A balanced scorecard evaluates business performance against a range of factors. Traditionally, businesses measure performance by financial results. However, this gives a historical picture with a single focus. Balanced scorecards also focus on customers, business processes and organizational capacity, enabling you to improve future performance based on a broader range of results. However, balanced scorecard systems are not perfect and have some disadvantages.

Time and Financial Cost Investment

Balanced scorecard systems require a significant investment. This is a long-term rather than a short-term solution. A company must manage its system actively and constantly, which comes with time and financial costs. All employees need to understand how the system works, which may increase training expenses. If you don't have internal expertise, you may have to hire external consultants to help you implement the system and learn how to use it. You also may need to factor in software purchasing and maintenance costs.

Stakeholder Acceptance and Usage

All employees should buy into a balanced scorecard system for it to work effectively. This may be more difficult than you think. If employees don't understand how the system works or cannot see its benefits, they may not invest in it. Those resistant to change may have problems accepting a new system. Even if you gain acceptance, training must enable employees to use the system correctly. Over time, some employees may become frustrated if they don't see tangible benefits or if they perceive scorecards as an added pressure on their workloads rather than a useful tool.
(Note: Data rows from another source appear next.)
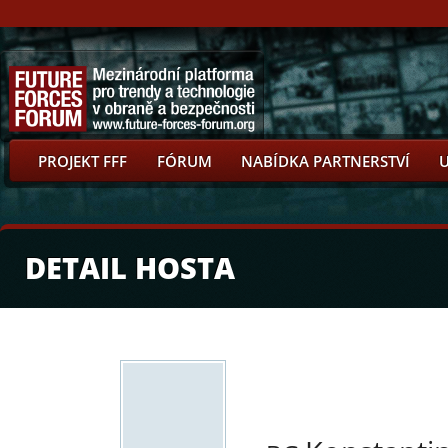
PROJEKT FFF
FÓRUM
NABÍDKA PARTNERSTVÍ
DETAIL HOSTA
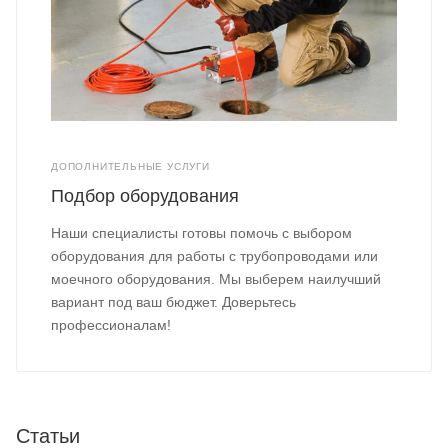
ДОПОЛНИТЕЛЬНЫЕ УСЛУГИ
Подбор оборудования
Наши специалисты готовы помочь с выбором
оборудования для работы с трубопроводами или
моечного оборудования. Мы выберем наилучший
вариант под ваш бюджет. Доверьтесь
профессионалам!
Статьи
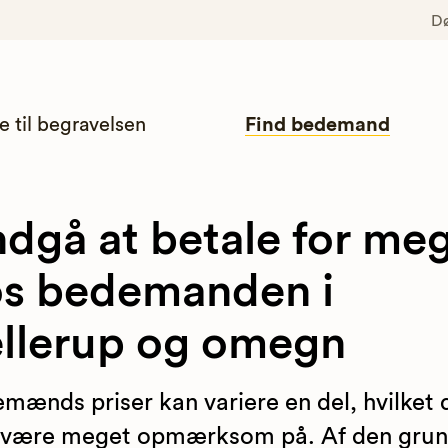
D
e til begravelsen
Find bedemand
dgå at betale for me
s bedemanden i
llerup og omegn
mænds priser kan variere en del, hvilket 
 være meget opmærksom på. Af den gru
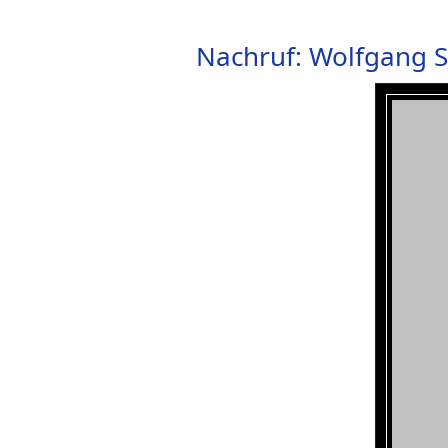
Nachruf: Wolfgang S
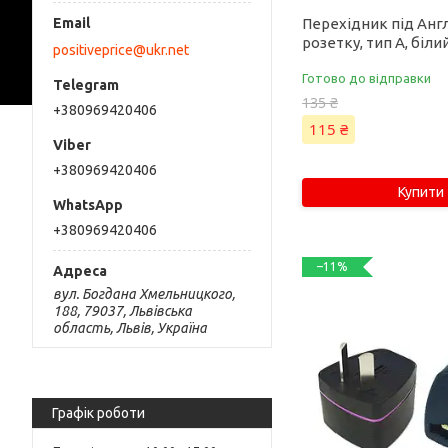
Перехідник під Анг
розетку, тип А, біли
positiveprice@ukr.net
Готово до відправки
135 ₴
+380969420406
115 ₴
+380969420406
Купити
+380969420406
–11%
вул. Богдана Хмельницкого,
188, 79037, Львівська
область, Львів, Україна
Графік роботи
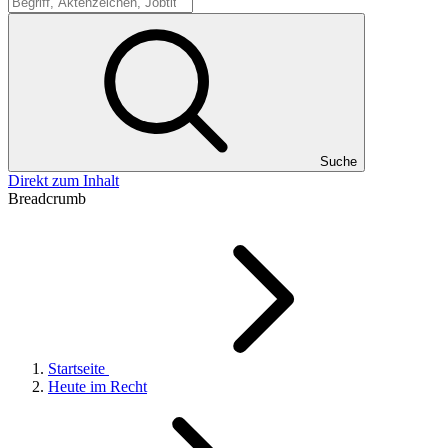
Suche
Suche
Direkt zum Inhalt
Breadcrumb
Startseite
Heute im Recht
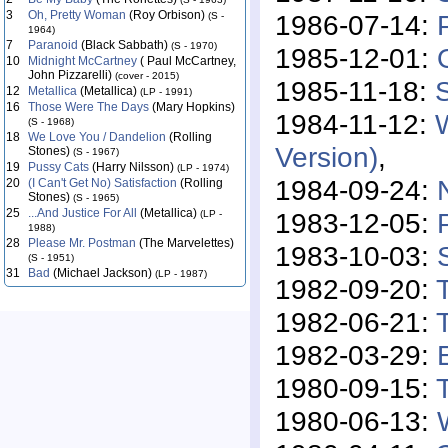
3
Oh, Pretty Woman
(Roy Orbison)
1986-07-14:
(S -
1964)
7
Paranoid
(Black Sabbath)
(S - 1970)
1985-12-01:
10
Midnight McCartney
( Paul McCartney,
John Pizzarelli)
(cover - 2015)
1985-11-18:
S
12
Metallica
(Metallica)
(LP - 1991)
16
Those Were The Days
(Mary Hopkins)
1984-11-12:
(S - 1968)
18
We Love You / Dandelion
(Rolling
Version)
,
Stones)
(S - 1967)
19
Pussy Cats
(Harry Nilsson)
(LP - 1974)
1984-09-24:
20
(I Can't Get No) Satisfaction
(Rolling
Stones)
(S - 1965)
25
...And Justice For All
(Metallica)
1983-12-05:
(LP -
1988)
28
Please Mr. Postman
(The Marvelettes)
1983-10-03:
(S - 1951)
31
Bad
(Michael Jackson)
(LP - 1987)
1982-09-20:
1982-06-21:
T
1982-03-29:
1980-09-15:
1980-06-13:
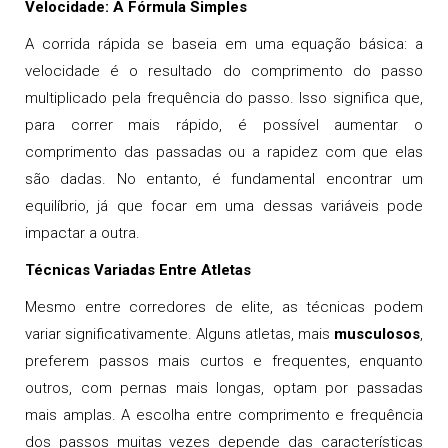
Velocidade: A Fórmula Simples
A corrida rápida se baseia em uma equação básica: a
velocidade é o resultado do comprimento do passo
multiplicado pela frequência do passo. Isso significa que,
para correr mais rápido, é possível aumentar o
comprimento das passadas ou a rapidez com que elas
são dadas. No entanto, é fundamental encontrar um
equilíbrio, já que focar em uma dessas variáveis pode
impactar a outra.
Técnicas Variadas Entre Atletas
Mesmo entre corredores de elite, as técnicas podem
variar significativamente. Alguns atletas, mais
musculosos
,
preferem passos mais curtos e frequentes, enquanto
outros, com pernas mais longas, optam por passadas
mais amplas. A escolha entre comprimento e frequência
dos passos muitas vezes depende das características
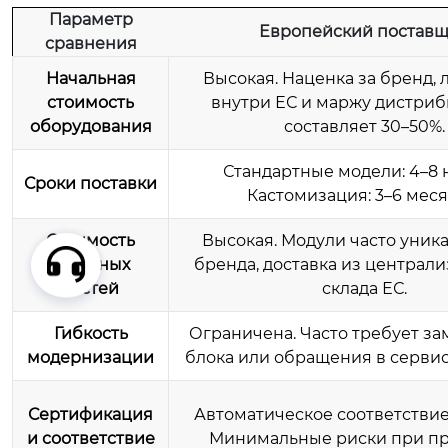
Параметр
Европейский постав
сравнения
Начальная
Высокая. Наценка за бренд, 
стоимость
внутри ЕС и маржу дистри
оборудования
составляет 30–50%.
Стандартные модели: 4–8 
Сроки поставки
Кастомизация: 3–6 меся
Стоимость
Высокая. Модули часто уник
запасных
бренда, доставка из централ
частей
склада ЕС.
Гибкость
Ограничена. Часто требует за
модернизации
блока или обращения в серви
Сертификация
Автоматическое соответствие
и соответствие
Минимальные риски при пр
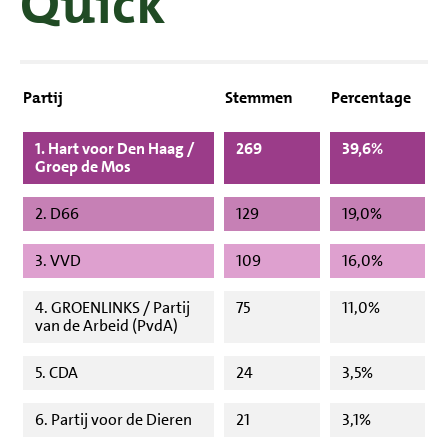
Quick
Partij
Stemmen
Percentage
1. Hart voor Den Haag /
269
39,6%
Groep de Mos
2. D66
129
19,0%
3. VVD
109
16,0%
4. GROENLINKS / Partij
75
11,0%
van de Arbeid (PvdA)
5. CDA
24
3,5%
6. Partij voor de Dieren
21
3,1%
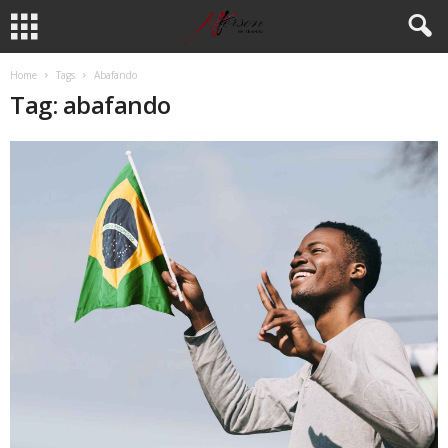
Home
Tags
Abafando
Tag: abafando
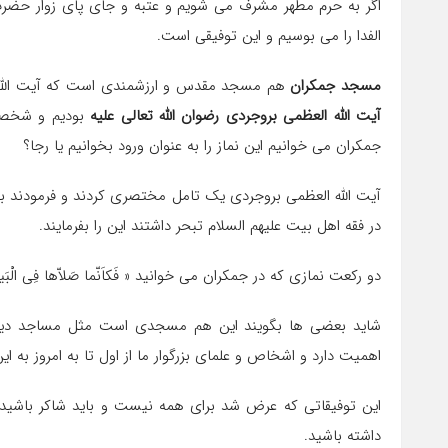
اگر به حرم مطهر مشرف می شویم و عتبه و جای پای زوار حضرت ر
الفدا را می بوسیم و این توفیقی است.
مسجد جمکران
هم مسجد مقدس و ارزشمندی است که آیت الله
آیت الله العظمی بروجردی رضوان الله تعالی علیه
بودیم و شخصی
جمکران می خوانیم این نماز را به عنوان ورود بخوانیم یا رجا؟
آیت الله العظمی بروجردی یک تامل مختصری کردند و فرمودند به 
در فقه اهل بیت علیهم السلام تبحر داشتند این را بفرمایند.
دو رکعت نمازی که در جمکران می خوانید « فَکاَنّما صَلاّها فِى الْبَیتِ العَتیقِ»(2) مانن
اهمیت دارد و اشخاص و علمای بزرگوار ما از اول تا به امروز به 
این توفیقاتی که عرض شد برای همه نیست و باید شاکر باشید 
داشته باشید.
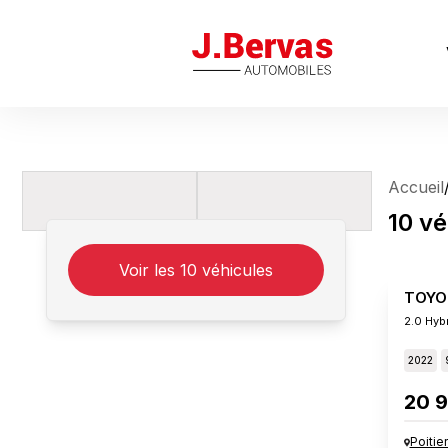
J.Bervas
Accueil
10
vé
Voir les
10
véhicules
TOYO
2.0 Hyb
2022
20 9
Poitie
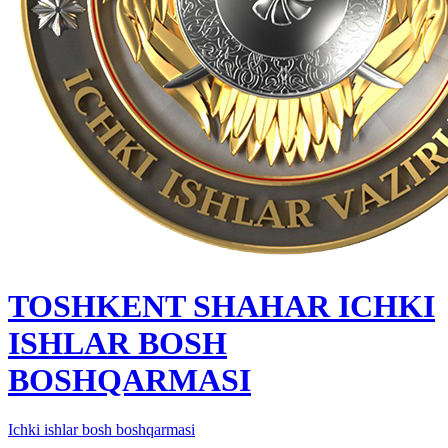
TOSHKENT SHAHAR IСHKI
ISHLAR BOSH
BOSHQARMASI
Ichki ishlar bosh boshqarmasi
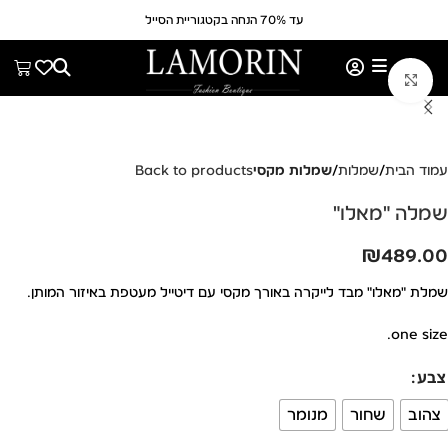
עד 70% הנחה בקטגוריית הסייל
לחצי להגדלה
עמוד הבית
שמלות
שמלות מקסי
Back to products
שמלה "מאלו"
₪
489.00
שמלת "מאלו" מבד לייקרה באורך מקסי עם דיטייל מעטפת באיזור המותן.
one size.
צבע
צהוב
שחור
מנומר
Strategic Direction and Metric Planning

An effective balanced scorecard system aligns with your strategic objectives, breaking them into measurable metrics. If you don't plan and communicate these elements with and to your stakeholders, the system may not produce the desired results. It may become bloated and hard to manage if you add too many objectives or metrics to the mix. If controls and measurements are inconsistent, they may not produce the same benefits across your business. Putting too much focus on metrics can divert you from your overall strategic direction.

Data Collection and Analysis

You may need to train users so that they understand when and how to measure and analyze data. Balanced scorecards may give you useful information on areas that require improvement, but you have to be able to spot these indicators and then implement an appropriate strategy yourself. Scorecard results can only be as good as the underlying data that supports them. If you don't set appropriate data measures and don't input the right information consistently, you run the risk of getting inaccurate results. This could prompt you to work on areas that don't need improvement and to ignore areas that do.

Lack of External Focus

Balanced scorecards may give you a broader internal focus, but they do not give a full external picture. As a default, they consider your customers but they do not factor in other key performance indicators, such as your competitors or changes to your business environment, for example. This may lead to an over-emphasis on internal performance and a lack of awareness of external factors that also could influence your company's operations.